Wednesday, February 11, 2015

Somewhere In Between

What's odd about being on the inside of an industry is that the messages we receive about how we're doing don't align well with the perceptions being voiced by the injured worker and employer communities, particularly in California.

This was highlighted at this past Division of Workers' Compensation Educational Conference in Los Angeles, which ended yesterday.

Here's what we're hearing from inside the industry based on the presentations at the DWC Conference:

1) Independent Medical Review is starting to work;
2) Rates are going up but not as fast as they otherwise would;
3) Continuous trauma claims are alarming and tied to litigation;
4) Medical fraud is under-appreciated and is a big cost driver;
5) Filing fees and Independent Bill Review have decimated the cost of liens.

IMR filings have stabilized, according to Robert Nydam, a project manager for Maximus, the IMR contractor.

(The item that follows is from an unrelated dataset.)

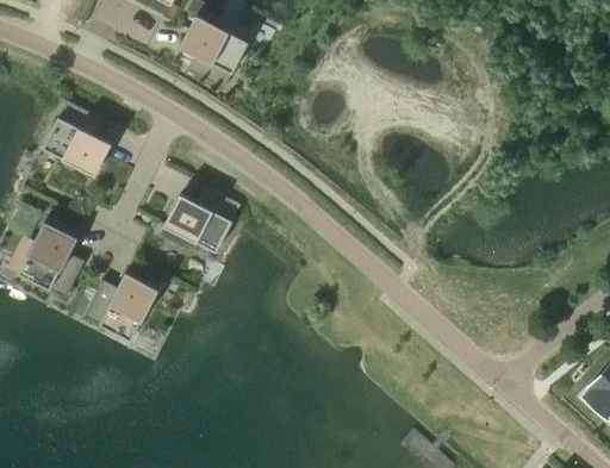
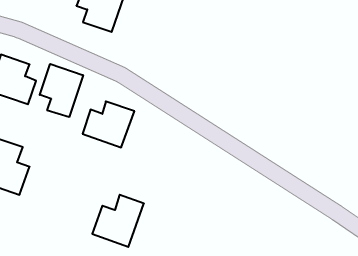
building: none -> [40,64,83,117]
building: [82,268,160,342] -> [92,195,144,247]

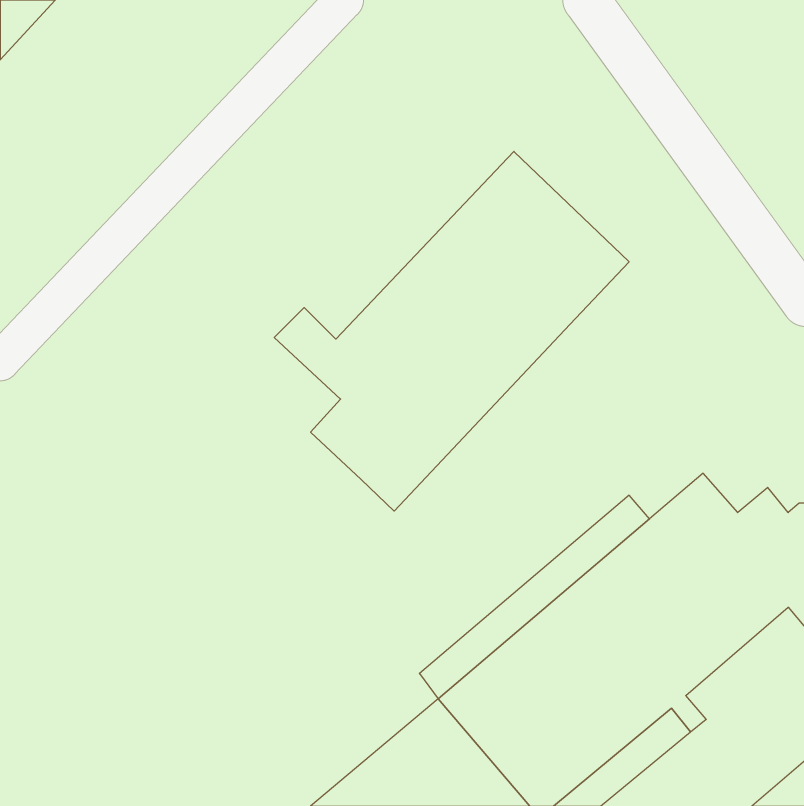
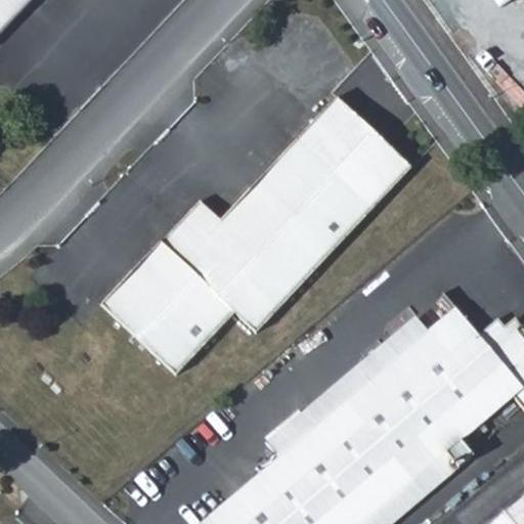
building: none -> [100,219,235,375]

Though applications filed each month has been around 20,000, the eligible number is about 12,000. The balance were filed late, were duplicates or simply weren't eligible for the IMR process.

Workers’ Compensation Insurance Rating Bureau data shows the average charged rates for California peaked at $6.29 per $100 of payroll for the second half of 2003. Average charged rates dropped to $2.10 by 2009, but since then have been increasing steadily, and the average charged rate through the first three months of 2014 was $2.97.

Carrier-reported written premium dropped from $23.5 billion in 2004 to $8.8 billion in 2009, according to WCIRB reports, but has been edging up ever since. Written premium increased to $14.8 billion in 2013 and $16 billion for 2014. Dave Bellusci, WCIRB executive vice president and chief actuary, said the pattern of increases will likely continue this year.

Both David Lanier, California Labor Secretary, and Donald Marshall, vice president and national director of the anti-fraud program for Zenith Insurance Co. and chairman of the Fraud Assessment Commission, said that medical fraud is the big cost driver.

Perhaps these views were fortified more recently with the spinal implant cases involving the Drobot family and related medical entities, which were concentrated in the Los Angeles area, which also accounts for a disproportionate amount of claims, particularly CT claims.

Bellusci said WCIRB research shows that about 80% of CT cases involved attorney representation, 25% include an injury to a specific body part, two-thirds of claims were initially denied and 41% were filed post-termination.

More pointedly though, in 2005, cumulative trauma accounted for 6.8 out of every 100 indemnity claims filed in Los Angeles, 5.9 out of every 100 indemnity claims filed in the San Francisco Bay Area and 4.3 out of every 100 indemnity claims filed in the rest of the state.

As of 2013, 12.5% of indemnity claims in Los Angeles were for cumulative trauma, compared to 7.8% in San Francisco and 6% in the rest of the state. In 2003, cumulative trauma claims accounted for about 7.7% of permanent disability cases. As of 2013, they accounted for 13.4% of PD claims.
“There’s definitely a picture of these claims,” Bellusci said. “They’re typically represented, often denied, often two insurers, specific injuries, multiple body parts and many of them are filed after termination. And most of them are coming from right here in the Los Angeles basin.”

The WCIRB projected the $150 filing fee, $100 activation fee and new statutes of limitations for filing liens would cut filings by 40% and save about $480 million a year, but WCIRB's data shows lien filings are down nearly 60%, so projected savings attributable to the lien provisions was revised to $690 million.

Compare that picture to the anecdotal view from a couple of system physicians
Temperature rising?

A physician who goes by the pseudonym "Soothsayer" commented: "Many of us are about to abandon treatment. When compared to private patients, WC treatment is so difficult to obtain, that it is laughable, but not really funny. OK, we know there was "fraud". But we can control this in treatment schedules. We have limited PT/OT/Chiro. It is not worth dispensing meds in house. MRIs/ EMGs/ PT are corralled into privately contracted deals, by the carriers. Docs are getting prosecuted for dispensing compounds. We wait months for UR/IMR to ok any of the above. Yes, there were a few bad guys, but why do the rest of us and our patients have to suffer? You can bet the next attack is on CTs. They are being abused by the applicant attorneys, so it will be no surprise when the ax falls. Then there will be crying "woe is me" by these attorneys who have brought this on. No, things are not getting better for anyone except the carriers."

And in a LinkedIn post, IMR physician Tony Kim says: "CA WC is like the ghetto of the healthcare. There aren't any good doctors left. Only people that survived, because things were so harsh where crooks and the insurance companies are just playing the chase game one after another."

So what's the BIG PICTURE? Data suggests the system is "working." Anecdotes indicate there's a big gap in the reality perception.

The truth is probably somewhere in between.